When a deep fall of snow brings the 11.37 from London's Euston Station to a halt in a rural area on Christmas Eve, the scene shifts to a country house cut off from the world by bad weather (a favourite scenario of mine!) as the continuing storm sets in motion a tale of the strange events related in Mystery In White: A Christmas Crime Story by J. Jefferson Farjeon.
Four occupants of the third-class carriage have abandoned the snowbound train in an attempt to walk to a station about six miles away in hopes of continuing their journey from there. The quartet consists of milquetoast clerk Robert Thomson, on his way to visit an aunt, platinum blonde chorus girl Jessie Noyes, who absolutely must get to Manchester that day for professional reasons, and siblings David and Lydia Carrington, who are going to spend Christmas at their uncle's town house.
The two other travellers in their compartment do not accompany them: there's an elderly bore name of Hopkins, who thinks the idea is madness, and Edward Maltby, an older man and member of the Royal Psychical Society. The latter has plans to visit an old house at Naseby in connection with the ghost of Charles I but has suddenly bolted from the train, much to the others' surprise.
Circumstances thwart the attempt to reach the station and the quartet are forced to take shelter in the house mentioned, which they are able to enter through the unlocked front door. Yet although the place is deserted, there's a kettle boiling, tea is laid out in the drawing room, fires have been lit -- and a bread-knife lies on the kitchen floor. A suggestive situation to say the least.
There's a sense of menace about the place and when the decamped Maltby and a Cockney giving his name as Smith show up the atmosphere becomes even more ominous. Particularly when Smith subsequently runs or rather flounders off and the bore Hopkins is rescued from the storm by Carrington and Thomson. Hopkins claims he is on his way to locate a constable because a dead man has been found in the compartment next to the one occupied by those now in the house. But is what he says true?
And that's just the start of this complex and engrossing mystery.

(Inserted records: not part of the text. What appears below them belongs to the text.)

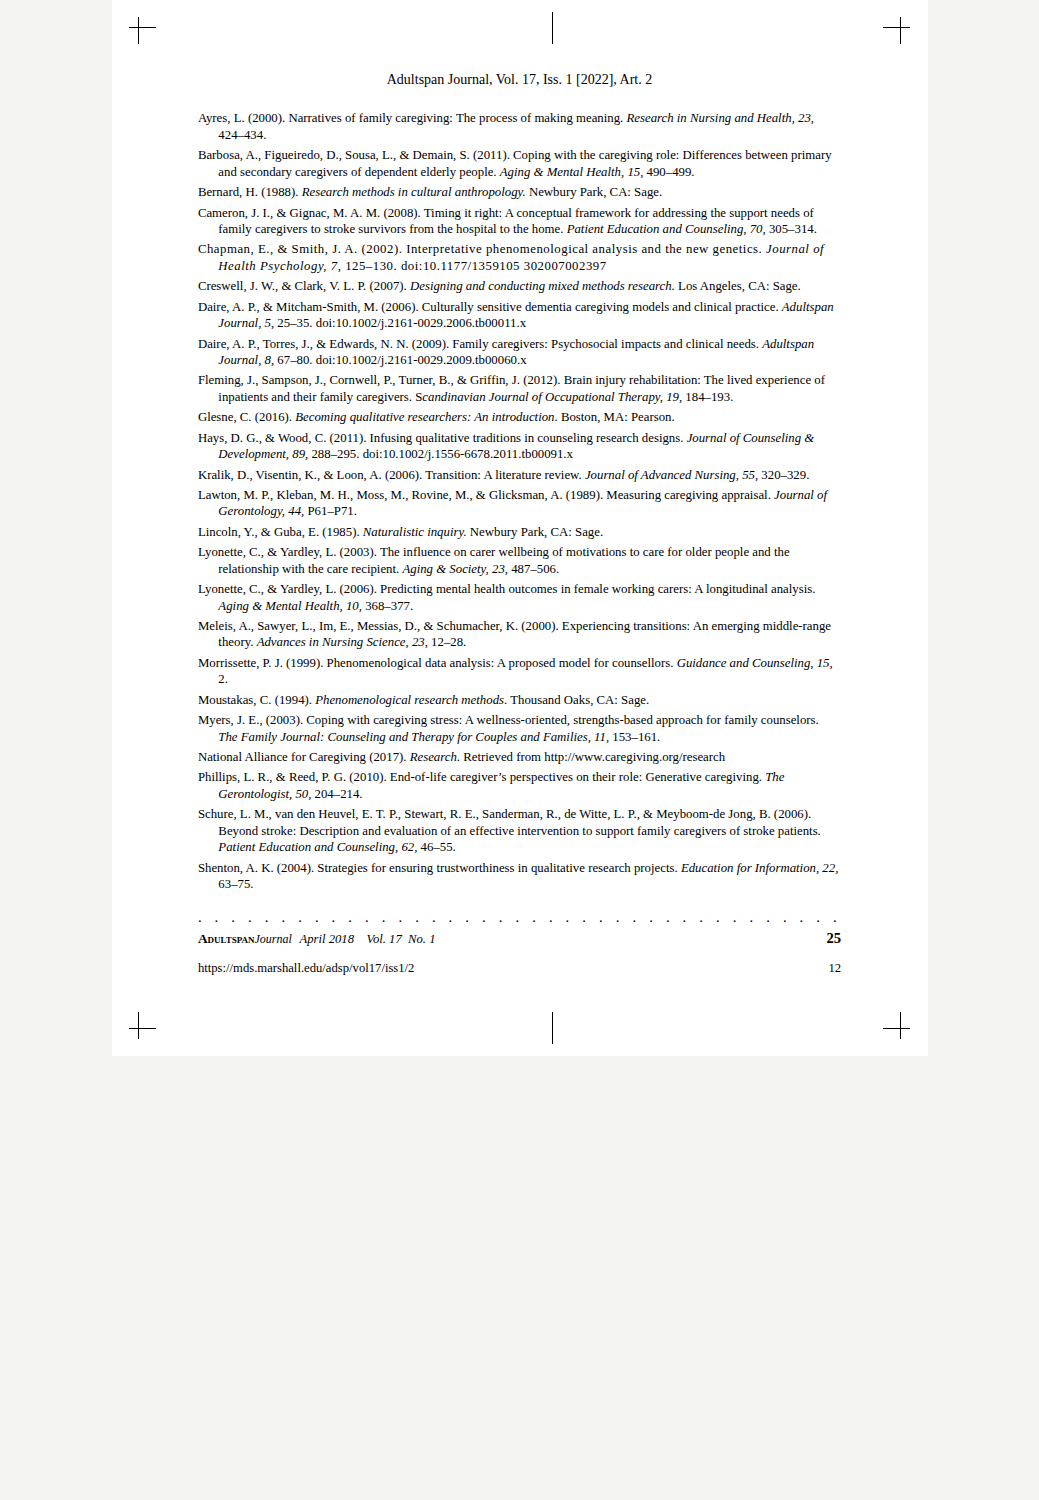Adultspan Journal, Vol. 17, Iss. 1 [2022], Art. 2
Ayres, L. (2000). Narratives of family caregiving: The process of making meaning. Research in Nursing and Health, 23, 424–434.
Barbosa, A., Figueiredo, D., Sousa, L., & Demain, S. (2011). Coping with the caregiving role: Differences between primary and secondary caregivers of dependent elderly people. Aging & Mental Health, 15, 490–499.
Bernard, H. (1988). Research methods in cultural anthropology. Newbury Park, CA: Sage.
Cameron, J. I., & Gignac, M. A. M. (2008). Timing it right: A conceptual framework for addressing the support needs of family caregivers to stroke survivors from the hospital to the home. Patient Education and Counseling, 70, 305–314.
Chapman, E., & Smith, J. A. (2002). Interpretative phenomenological analysis and the new genetics. Journal of Health Psychology, 7, 125–130. doi:10.1177/1359105 302007002397
Creswell, J. W., & Clark, V. L. P. (2007). Designing and conducting mixed methods research. Los Angeles, CA: Sage.
Daire, A. P., & Mitcham-Smith, M. (2006). Culturally sensitive dementia caregiving models and clinical practice. Adultspan Journal, 5, 25–35. doi:10.1002/j.2161-0029.2006.tb00011.x
Daire, A. P., Torres, J., & Edwards, N. N. (2009). Family caregivers: Psychosocial impacts and clinical needs. Adultspan Journal, 8, 67–80. doi:10.1002/j.2161-0029.2009.tb00060.x
Fleming, J., Sampson, J., Cornwell, P., Turner, B., & Griffin, J. (2012). Brain injury rehabilitation: The lived experience of inpatients and their family caregivers. Scandinavian Journal of Occupational Therapy, 19, 184–193.
Glesne, C. (2016). Becoming qualitative researchers: An introduction. Boston, MA: Pearson.
Hays, D. G., & Wood, C. (2011). Infusing qualitative traditions in counseling research designs. Journal of Counseling & Development, 89, 288–295. doi:10.1002/j.1556-6678.2011.tb00091.x
Kralik, D., Visentin, K., & Loon, A. (2006). Transition: A literature review. Journal of Advanced Nursing, 55, 320–329.
Lawton, M. P., Kleban, M. H., Moss, M., Rovine, M., & Glicksman, A. (1989). Measuring caregiving appraisal. Journal of Gerontology, 44, P61–P71.
Lincoln, Y., & Guba, E. (1985). Naturalistic inquiry. Newbury Park, CA: Sage.
Lyonette, C., & Yardley, L. (2003). The influence on carer wellbeing of motivations to care for older people and the relationship with the care recipient. Aging & Society, 23, 487–506.
Lyonette, C., & Yardley, L. (2006). Predicting mental health outcomes in female working carers: A longitudinal analysis. Aging & Mental Health, 10, 368–377.
Meleis, A., Sawyer, L., Im, E., Messias, D., & Schumacher, K. (2000). Experiencing transitions: An emerging middle-range theory. Advances in Nursing Science, 23, 12–28.
Morrissette, P. J. (1999). Phenomenological data analysis: A proposed model for counsellors. Guidance and Counseling, 15, 2.
Moustakas, C. (1994). Phenomenological research methods. Thousand Oaks, CA: Sage.
Myers, J. E., (2003). Coping with caregiving stress: A wellness-oriented, strengths-based approach for family counselors. The Family Journal: Counseling and Therapy for Couples and Families, 11, 153–161.
National Alliance for Caregiving (2017). Research. Retrieved from http://www.caregiving.org/research
Phillips, L. R., & Reed, P. G. (2010). End-of-life caregiver’s perspectives on their role: Generative caregiving. The Gerontologist, 50, 204–214.
Schure, L. M., van den Heuvel, E. T. P., Stewart, R. E., Sanderman, R., de Witte, L. P., & Meyboom-de Jong, B. (2006). Beyond stroke: Description and evaluation of an effective intervention to support family caregivers of stroke patients. Patient Education and Counseling, 62, 46–55.
Shenton, A. K. (2004). Strategies for ensuring trustworthiness in qualitative research projects. Education for Information, 22, 63–75.
. . . . . . . . . . . . . . . . . . . . . . . . . . . . . . . . . . . . . . . . . . . . . . . . .
Adultspan Journal April 2018 Vol. 17 No. 1
25
https://mds.marshall.edu/adsp/vol17/iss1/2 12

My verdict: The solution to the mystery gives one pause at first and yet, after consideration, the reader must admit it fits with all that went before. I read this novel at one sitting. Can there be any higher recommendation than that?
Mystery In White: A Christmas Crime Story by J. Jefferson Farjeon is available from Poisoned Pen Press as part of their reprints of the British Library Crime Classics.